There is a lot more that goes into a survival situation and this isn’t meant as an exhaustive list, but it does give a glimpse in how I tend to think of things. Each section builds on the next. The more long term investment there is, the less need there is for as much medium term, the less need there is for triage/emergency response in short term, but it doesn’t remove them entirely. It just lightens the load.

In Practice

For our family when the ice storm hit, at first it didn’t register as a crisis. We had already done a fair amount of preparation and had food/water/shelter for the immediate term. We had adjusted our plans and strategies so everyone was in a safe location for when the worst of it hit.

It wasn’t until we didn’t get power back after the first day or so that we started to engage our more comprehensive emergency plans because it became apparent that this might be a longer outage than usual outage. Because of the preparation we had already put into place it meant we could afford to do that.
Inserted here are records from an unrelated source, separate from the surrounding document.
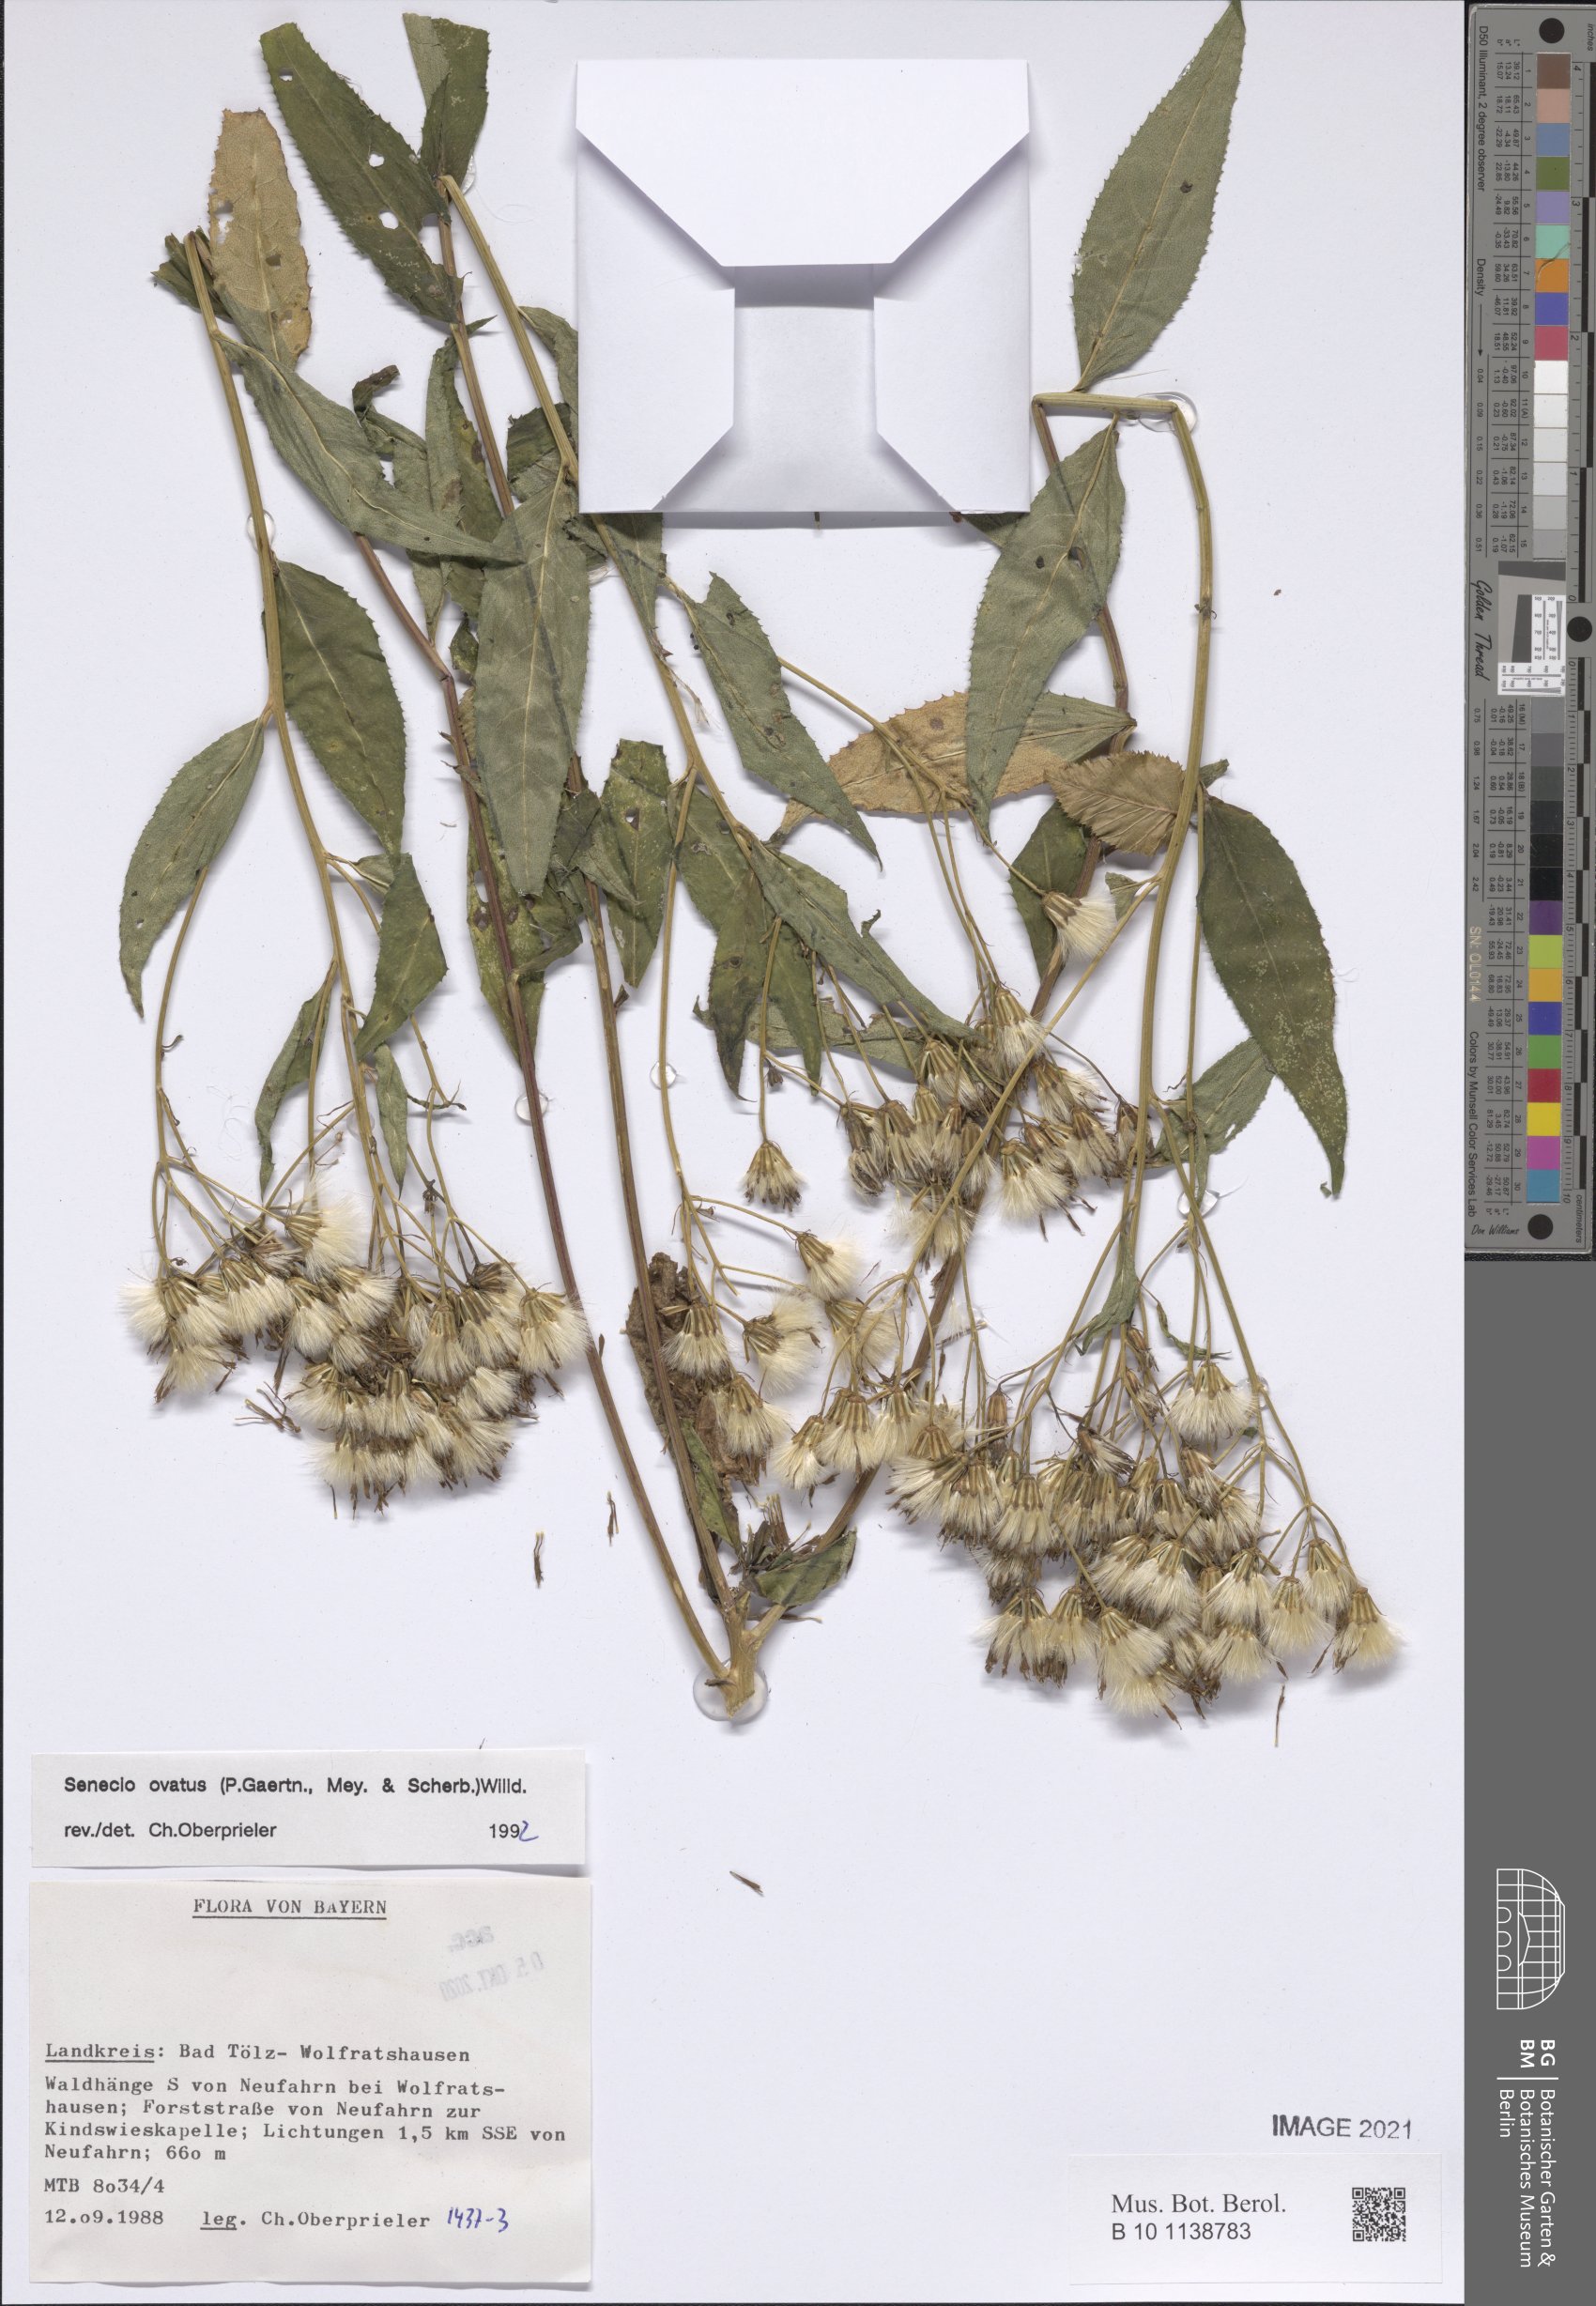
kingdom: Plantae
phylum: Tracheophyta
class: Magnoliopsida
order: Asterales
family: Asteraceae
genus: Senecio
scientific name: Senecio ovatus
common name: Wood ragwort
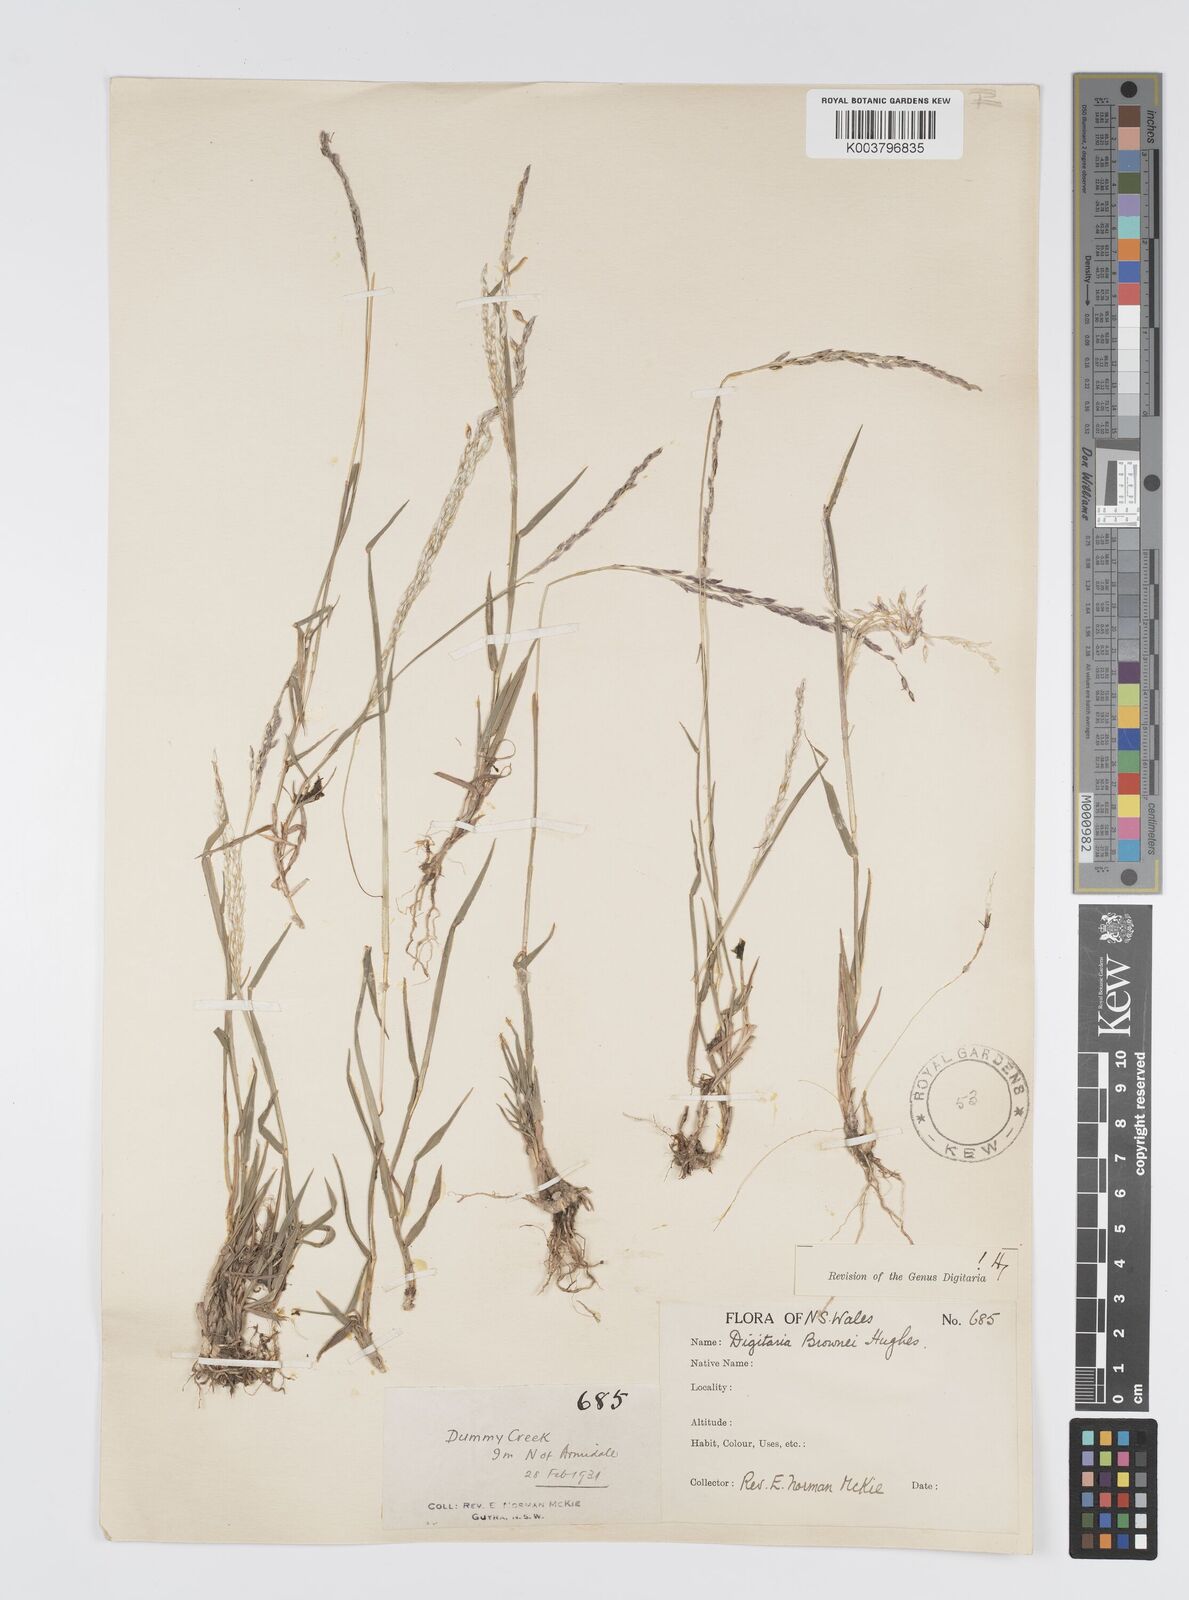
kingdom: Plantae
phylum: Tracheophyta
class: Liliopsida
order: Poales
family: Poaceae
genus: Digitaria
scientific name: Digitaria brownii
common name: Cotton grass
Those who haven’t been able to invest in preparation likely faced much more dire conditions than we did.

Even so one of the core aspects of survival preparation (and of our clan) is that we should be constantly learning. In this case there are things that we’re learning about how we did to be better prepared for the next crisis. That ranges from what our maintenance schedules are for our backups to what sort of things we keep on hand for supplies. It also helps us to find gaps in our existing processes and plans so that we can address them for future situations.

Wrapping it up

I have a lot more thoughts that I may share later on. Especially as what these things look like in practice in our lives. That said this is a glimpse of how I tend to approach disaster/emergency security for our household.